Según los expertos, para que la inmunidad de rebaño sea eficaz, son necesarias tres condiciones: que el huésped sea único, que la infección se transmita de persona a persona, y que la transmisión induzca una inmunidad sólida. Es en el tercer punto donde la estrategia flaquea, ya que todavía no conocemos la duración de la inmunidad ni su alcance. Tampoco conocemos exactamente el umbral de inmunidad necesaria para proteger a la población, que puede estar entre el 30% para un virus poco contagioso, hasta el 95% para el sarampión, tal vez el virus más contagioso. En el caso de SARS-CoV-2, se ha estimado que la inmunidad de rebaño estaría entre el 70-75%, aunque seguramente no tenemos todavía suficientes datos como para garantizar este valor.

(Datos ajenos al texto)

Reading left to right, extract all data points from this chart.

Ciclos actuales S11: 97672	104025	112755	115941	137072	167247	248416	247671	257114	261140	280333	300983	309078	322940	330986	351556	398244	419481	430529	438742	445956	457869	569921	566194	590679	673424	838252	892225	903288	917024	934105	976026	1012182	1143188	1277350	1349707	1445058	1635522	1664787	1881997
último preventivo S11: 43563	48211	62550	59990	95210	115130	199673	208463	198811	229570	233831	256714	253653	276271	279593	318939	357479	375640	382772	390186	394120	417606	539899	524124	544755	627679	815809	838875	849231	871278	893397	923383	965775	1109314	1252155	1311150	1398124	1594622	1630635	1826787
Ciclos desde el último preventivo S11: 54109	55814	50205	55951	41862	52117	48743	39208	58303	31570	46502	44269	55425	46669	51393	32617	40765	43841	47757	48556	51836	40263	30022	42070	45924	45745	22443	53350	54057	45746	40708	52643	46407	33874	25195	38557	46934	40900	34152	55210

Nuestra Margarita del Val avisaba de que son necesarios veinte años para alcanzar la inmunidad de rebaño de forma natural, pero en este caso puede haber pecado de optimismo. El epidemiólogo sueco Anders Tegnell ha recordado que «no ha habido ninguna enfermedad infecciosa en la historia en la que la inmunidad colectiva haya detenido completamente la transmisión sin una vacuna previa». Parece lo más lógico, por lo tanto, que la inmunidad de rebaño nos llegue a través de la vacunación, aunque todavía no tengamos ninguna vacuna disponible. La diferencia principal entre optar o no por la inmunidad de rebaño natural, alegan los expertos, es el tiempo. Si todo el mundo enferma a la vez, el sistema hospitalario se resentirá indudablemente. Por el contrario, si se protege a la población de una incidencia descontrolada del virus, se gana tiempo para evitar que se dispare la incidencia acumulada de la enfermedad y para diseñar fármacos que la combatan.
Por eso, mientras llega la vacuna, y para ganar tiempo, tenemos que seguir aplicando las medidas efectivas que tenemos a nuestro alcance: la detección de casos, los aislamientos y, sobre todo, la higiene y las mascarillas.